> [Brief]
Leaving the pictures aside, repeat each line below exactly.

> [Source data]

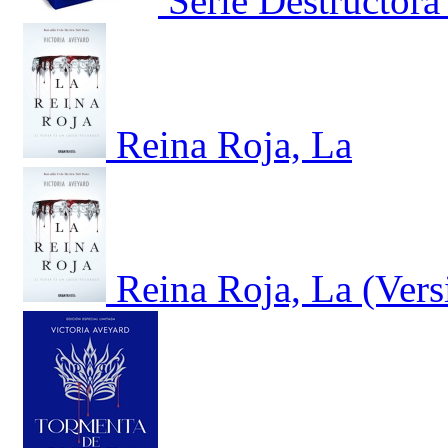
Serie Destructora
Reina Roja, La
Reina Roja, La (Vers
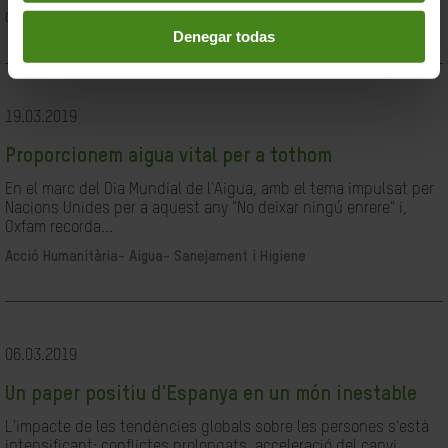
Ciutadania- Governabilitat i Drets Humans
Denegar todas
19.03.2019
Proporcionem aigua vital per a tothom
En el marc del Dia Mundial de l'Aigua, amb el tema impulsat per
Nacions Unides per a aquest any "No deixar ningú enrere" i,
Oxfam recorda...
Acció Humanitària-
Aigua- Sanejament i Higiene
06.03.2019
Un paper positiu d'Espanya en un món inestable
L'impacte de les tendències globals sobre les persones s'està
intensificant: conflictes prolongats, acceleració del canvi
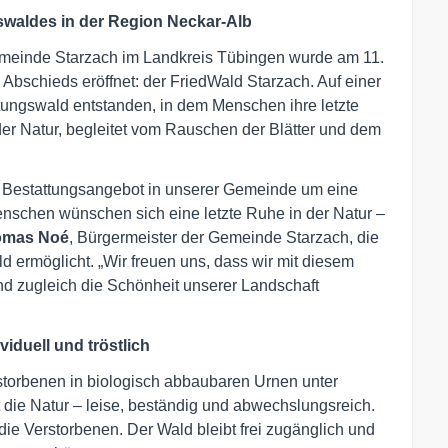
swaldes in der Region Neckar-Alb
emeinde Starzach im Landkreis Tübingen wurde am 11.
 Abschieds eröffnet: der FriedWald Starzach. Auf einer
ttungswald entstanden, in dem Menschen ihre letzte
er Natur, begleitet vom Rauschen der Blätter und dem
s Bestattungsangebot in unserer Gemeinde um eine
enschen wünschen sich eine letzte Ruhe in der Natur –
omas Noé
, Bürgermeister der Gemeinde Starzach, die
ermöglicht. „Wir freuen uns, dass wir mit diesem
und zugleich die Schönheit unserer Landschaft
iduell und tröstlich
storbenen in biologisch abbaubaren Urnen unter
die Natur – leise, beständig und abwechslungsreich.
ie Verstorbenen. Der Wald bleibt frei zugänglich und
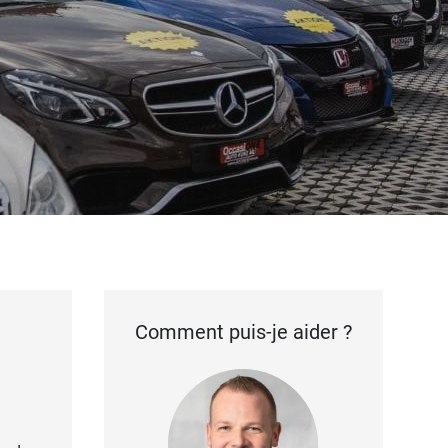
Comment puis-je aider ?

> [Exercise answer]
Serie Destructora
Reina Roja, La
Reina Roja, La (Vers
Ciutadania- Governabilitat i Drets Humans
Denegar todas
19.03.2019
Proporcionem aigua vital per a tothom
En el marc del Dia Mundial de l'Aigua, amb el tema impulsat per
Nacions Unides per a aquest any "No deixar ningú enrere" i,
Oxfam recorda...
Acció Humanitària-
Aigua- Sanejament i Higiene
06.03.2019
Un paper positiu d'Espanya en un món inestable
L'impacte de les tendències globals sobre les persones s'està
intensificant: conflictes prolongats, acceleració del canvi
swaldes in der Region Neckar-Alb
emeinde Starzach im Landkreis Tübingen wurde am 11.
 Abschieds eröffnet: der FriedWald Starzach. Auf einer
ttungswald entstanden, in dem Menschen ihre letzte
er Natur, begleitet vom Rauschen der Blätter und dem
s Bestattungsangebot in unserer Gemeinde um eine
enschen wünschen sich eine letzte Ruhe in der Natur –
omas Noé
, Bürgermeister der Gemeinde Starzach, die
ermöglicht. „Wir freuen uns, dass wir mit diesem
und zugleich die Schönheit unserer Landschaft
iduell und tröstlich
storbenen in biologisch abbaubaren Urnen unter
die Natur – leise, beständig und abwechslungsreich.
ie Verstorbenen. Der Wald bleibt frei zugänglich und
Comment puis-je aider ?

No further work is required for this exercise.